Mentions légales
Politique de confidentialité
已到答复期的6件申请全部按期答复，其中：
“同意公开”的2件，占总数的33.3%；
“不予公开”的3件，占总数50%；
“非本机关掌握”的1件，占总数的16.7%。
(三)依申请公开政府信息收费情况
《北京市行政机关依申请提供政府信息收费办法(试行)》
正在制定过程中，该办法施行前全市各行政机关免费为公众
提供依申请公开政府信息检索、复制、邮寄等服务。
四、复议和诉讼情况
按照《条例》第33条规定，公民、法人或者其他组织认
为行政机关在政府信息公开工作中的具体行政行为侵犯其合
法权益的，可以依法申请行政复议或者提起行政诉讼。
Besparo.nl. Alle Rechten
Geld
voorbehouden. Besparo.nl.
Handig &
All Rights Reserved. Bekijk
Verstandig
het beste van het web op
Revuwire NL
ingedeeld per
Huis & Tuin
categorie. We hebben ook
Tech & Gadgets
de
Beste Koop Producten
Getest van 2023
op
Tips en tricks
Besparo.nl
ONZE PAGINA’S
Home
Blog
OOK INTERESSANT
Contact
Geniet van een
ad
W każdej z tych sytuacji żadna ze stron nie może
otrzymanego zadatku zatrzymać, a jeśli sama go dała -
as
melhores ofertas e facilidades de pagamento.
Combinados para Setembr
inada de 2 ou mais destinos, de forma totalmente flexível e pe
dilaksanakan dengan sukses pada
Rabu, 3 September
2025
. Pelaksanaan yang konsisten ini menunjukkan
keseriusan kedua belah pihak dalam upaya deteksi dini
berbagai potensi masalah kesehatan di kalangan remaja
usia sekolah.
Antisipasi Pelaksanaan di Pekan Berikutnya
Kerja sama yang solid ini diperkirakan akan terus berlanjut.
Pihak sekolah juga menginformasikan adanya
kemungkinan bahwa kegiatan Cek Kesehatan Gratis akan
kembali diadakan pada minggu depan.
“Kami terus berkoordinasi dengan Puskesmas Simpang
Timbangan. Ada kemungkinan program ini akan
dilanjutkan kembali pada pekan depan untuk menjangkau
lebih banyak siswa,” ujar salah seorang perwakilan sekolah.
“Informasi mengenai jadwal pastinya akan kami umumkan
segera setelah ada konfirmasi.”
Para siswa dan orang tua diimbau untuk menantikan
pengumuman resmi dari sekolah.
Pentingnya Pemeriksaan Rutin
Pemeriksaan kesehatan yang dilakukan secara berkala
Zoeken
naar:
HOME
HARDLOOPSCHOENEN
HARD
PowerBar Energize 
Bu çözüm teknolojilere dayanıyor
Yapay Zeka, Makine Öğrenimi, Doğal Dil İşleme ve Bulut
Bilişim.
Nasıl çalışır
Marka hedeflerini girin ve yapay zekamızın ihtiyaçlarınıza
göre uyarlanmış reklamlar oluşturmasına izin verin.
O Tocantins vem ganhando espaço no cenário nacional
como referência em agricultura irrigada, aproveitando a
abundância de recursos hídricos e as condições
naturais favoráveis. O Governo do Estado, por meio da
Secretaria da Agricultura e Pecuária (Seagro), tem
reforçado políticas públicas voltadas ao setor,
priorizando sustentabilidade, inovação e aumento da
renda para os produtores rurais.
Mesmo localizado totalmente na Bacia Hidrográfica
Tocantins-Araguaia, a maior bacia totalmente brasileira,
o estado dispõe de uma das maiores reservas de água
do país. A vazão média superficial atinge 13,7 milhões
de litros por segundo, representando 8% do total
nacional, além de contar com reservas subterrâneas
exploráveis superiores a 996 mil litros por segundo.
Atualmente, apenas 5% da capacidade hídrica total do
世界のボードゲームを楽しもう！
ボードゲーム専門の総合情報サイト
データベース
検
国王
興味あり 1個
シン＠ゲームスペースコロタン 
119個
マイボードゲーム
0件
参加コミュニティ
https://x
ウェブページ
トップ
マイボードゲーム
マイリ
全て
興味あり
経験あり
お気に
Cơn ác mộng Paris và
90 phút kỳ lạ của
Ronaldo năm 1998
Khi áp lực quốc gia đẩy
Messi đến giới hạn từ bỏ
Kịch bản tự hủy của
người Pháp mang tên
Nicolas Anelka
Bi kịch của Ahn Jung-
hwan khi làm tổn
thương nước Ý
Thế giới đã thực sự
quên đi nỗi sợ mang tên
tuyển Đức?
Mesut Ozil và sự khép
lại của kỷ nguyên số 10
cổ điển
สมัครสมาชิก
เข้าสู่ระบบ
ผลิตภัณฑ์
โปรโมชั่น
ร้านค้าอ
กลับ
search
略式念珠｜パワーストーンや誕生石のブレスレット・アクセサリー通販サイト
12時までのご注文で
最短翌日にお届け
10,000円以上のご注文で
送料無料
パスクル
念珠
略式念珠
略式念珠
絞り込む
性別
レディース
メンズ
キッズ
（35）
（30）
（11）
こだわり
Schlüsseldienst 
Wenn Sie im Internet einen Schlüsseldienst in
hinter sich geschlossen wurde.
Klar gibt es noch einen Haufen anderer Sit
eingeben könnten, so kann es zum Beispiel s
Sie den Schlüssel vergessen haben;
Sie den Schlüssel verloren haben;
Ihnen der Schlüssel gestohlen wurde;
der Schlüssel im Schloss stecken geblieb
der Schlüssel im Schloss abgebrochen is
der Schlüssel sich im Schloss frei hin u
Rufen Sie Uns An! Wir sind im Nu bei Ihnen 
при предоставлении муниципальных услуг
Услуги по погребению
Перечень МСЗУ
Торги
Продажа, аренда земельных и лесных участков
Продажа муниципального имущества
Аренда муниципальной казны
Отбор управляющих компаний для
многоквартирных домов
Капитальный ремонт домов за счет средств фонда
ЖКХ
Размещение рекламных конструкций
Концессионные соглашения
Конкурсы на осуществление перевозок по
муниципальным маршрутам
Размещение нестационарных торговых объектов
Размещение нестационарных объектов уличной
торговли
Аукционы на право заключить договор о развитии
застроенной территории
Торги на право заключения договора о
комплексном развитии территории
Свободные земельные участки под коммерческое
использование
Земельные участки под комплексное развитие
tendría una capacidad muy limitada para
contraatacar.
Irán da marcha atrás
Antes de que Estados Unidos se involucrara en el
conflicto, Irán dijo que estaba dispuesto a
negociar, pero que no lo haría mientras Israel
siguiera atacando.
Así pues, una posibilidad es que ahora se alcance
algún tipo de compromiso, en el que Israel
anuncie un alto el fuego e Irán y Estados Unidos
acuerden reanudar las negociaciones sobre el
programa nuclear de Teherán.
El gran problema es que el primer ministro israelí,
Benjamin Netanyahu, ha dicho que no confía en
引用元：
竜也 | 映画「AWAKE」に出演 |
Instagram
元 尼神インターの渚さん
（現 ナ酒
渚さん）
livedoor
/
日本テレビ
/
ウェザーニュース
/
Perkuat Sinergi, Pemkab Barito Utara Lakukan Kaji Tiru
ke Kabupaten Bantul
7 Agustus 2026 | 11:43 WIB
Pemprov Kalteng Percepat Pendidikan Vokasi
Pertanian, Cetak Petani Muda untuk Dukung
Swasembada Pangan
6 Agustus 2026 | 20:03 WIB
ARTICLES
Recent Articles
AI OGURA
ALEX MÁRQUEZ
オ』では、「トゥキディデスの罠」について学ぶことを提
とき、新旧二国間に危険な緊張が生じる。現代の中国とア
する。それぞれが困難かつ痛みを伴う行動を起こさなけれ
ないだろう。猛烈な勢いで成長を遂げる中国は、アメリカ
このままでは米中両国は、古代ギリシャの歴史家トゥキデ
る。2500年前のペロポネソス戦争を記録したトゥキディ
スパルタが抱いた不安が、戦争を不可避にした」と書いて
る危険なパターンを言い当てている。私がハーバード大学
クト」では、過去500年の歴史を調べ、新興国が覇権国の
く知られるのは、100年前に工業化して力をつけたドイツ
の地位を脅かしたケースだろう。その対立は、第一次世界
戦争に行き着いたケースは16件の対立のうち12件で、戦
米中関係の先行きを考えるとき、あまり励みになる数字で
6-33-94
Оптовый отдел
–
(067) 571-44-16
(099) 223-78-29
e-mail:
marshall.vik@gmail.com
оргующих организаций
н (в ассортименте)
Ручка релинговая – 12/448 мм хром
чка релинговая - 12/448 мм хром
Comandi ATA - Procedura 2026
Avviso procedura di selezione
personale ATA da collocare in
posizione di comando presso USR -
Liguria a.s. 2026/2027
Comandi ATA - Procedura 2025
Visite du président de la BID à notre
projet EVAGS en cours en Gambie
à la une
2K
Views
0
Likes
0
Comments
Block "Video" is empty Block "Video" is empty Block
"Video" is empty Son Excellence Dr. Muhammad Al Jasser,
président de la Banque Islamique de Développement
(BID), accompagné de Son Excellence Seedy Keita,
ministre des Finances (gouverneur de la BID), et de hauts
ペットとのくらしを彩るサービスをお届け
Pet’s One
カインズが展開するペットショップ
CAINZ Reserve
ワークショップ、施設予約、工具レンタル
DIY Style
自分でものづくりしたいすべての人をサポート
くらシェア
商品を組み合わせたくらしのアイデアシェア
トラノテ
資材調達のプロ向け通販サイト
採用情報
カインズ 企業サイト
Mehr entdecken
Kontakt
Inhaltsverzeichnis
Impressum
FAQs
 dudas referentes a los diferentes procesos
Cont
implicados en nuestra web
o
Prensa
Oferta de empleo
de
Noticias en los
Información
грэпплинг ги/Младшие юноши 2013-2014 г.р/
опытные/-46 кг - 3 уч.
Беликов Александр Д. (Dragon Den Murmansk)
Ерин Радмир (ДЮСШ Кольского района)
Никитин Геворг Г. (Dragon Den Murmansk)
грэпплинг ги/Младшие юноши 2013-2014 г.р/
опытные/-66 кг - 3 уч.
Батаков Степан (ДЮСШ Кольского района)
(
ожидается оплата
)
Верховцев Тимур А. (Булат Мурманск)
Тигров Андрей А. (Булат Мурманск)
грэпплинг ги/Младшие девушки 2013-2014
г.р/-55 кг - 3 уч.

◆ ◆ ◆ ◆ ◆

_Exercise goal_
Wherever the string "litros" is found in the entries, copy the line it sits in.

_Solution to this task_
de litros por segundo, representando 8% do total
exploráveis superiores a 996 mil litros por segundo.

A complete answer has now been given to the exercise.